◆ Supplied passage:
◆ ◆ ◆ ◆ ◆ ◆ ◆
Hot Stamper Pressings of the Music of David Crosby Available Now

UPDATE 2025

The bulk of this listing was written more than ten years ago and updated last year. Please to enjoy!

Also, whatever you do, don’t buy the Super Saver pressing of David Crosby’s debut like the one you see pictured, assuming you want to hear the album sound the way it should. Original only, and the right one of course.


We ran across a website years ago that confirmed our worst prejudices regarding audiophiles and their apparent desire to rely on gurus such as Harry Pearson to tell them which recordings sound good and which don’t.

This flies in the face of everything we stand for here at Better Records.

Since no two records sound the same, a list of so-called Super Discs is practically meaningless.

“Practically meaningless” hits the nail right on the head as far as we are concerned.

Picture yourself standing in your local record store with a record in your hands, one you happen to know is on the TAS List. This knowledge makes the record slightly more likely to sound better than any other record you might have randomly picked up in the store. Insignificantly, trivially more likely. In other words, as a practical matter, not all that much more likely.

Why is this? Three reasons:

  1. Many Super Discs are not on the TAS List;
  2. Some of the records on the TAS List are not deserving of Super Disc status; and most importantly,
  3. Most pressings of titles on the TAS List don’t sound especially good — only the right ones do. (I pictured the David Crosby album you see above with the cover you definitely don’t want in order to hammer home that point.)

But that’s not even the point. Ask yourself this:

Why on earth would anyone want to collect the records on The TAS List, when most of those records contain music that appeals to a very small group of people not named Harry Pearson?
◆ ◆ ◆ ◆ ◆ ◆ ◆
◆ Collected material:
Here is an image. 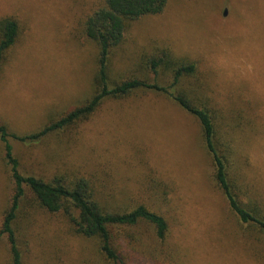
◆ ◆ ◆ ◆ ◆ ◆ ◆
◆ To be done:
**a)** Say whether each statement agrees with the Hot Stamper listing. Answer yes or no for each, quoting the deciding words from the listing.
(i) Most of the listing was written more than ten years ago.
(ii) The listing recommends the Super Saver pressing of David Crosby's debut.
(iii) Every Super Disc appears on the TAS List.
**b)** According to the Hot Stamper listing, what is a list of so-called Super Discs, since no two records sound the same?
**c)** Rewrite the part of the Hot Stamper listing that opens with the words "Also, whatever you" and closes with "and which don’t.", putting "web page" in place of "website".

◆ Answers to the problems:
**a)**
(i) Yes: "The bulk of this listing was written more than ten years ago"
(ii) No: "don’t buy the Super Saver pressing of David Crosby’s debut"
(iii) No: "Many Super Discs are not on the TAS List"

**b)** Practically meaningless.

**c)**
Also, whatever you do, don’t buy the Super Saver pressing of David Crosby’s debut like the one you see pictured, assuming you want to hear the album sound the way it should. Original only, and the right one of course.


We ran across a web page years ago that confirmed our worst prejudices regarding audiophiles and their apparent desire to rely on gurus such as Harry Pearson to tell them which recordings sound good and which don’t.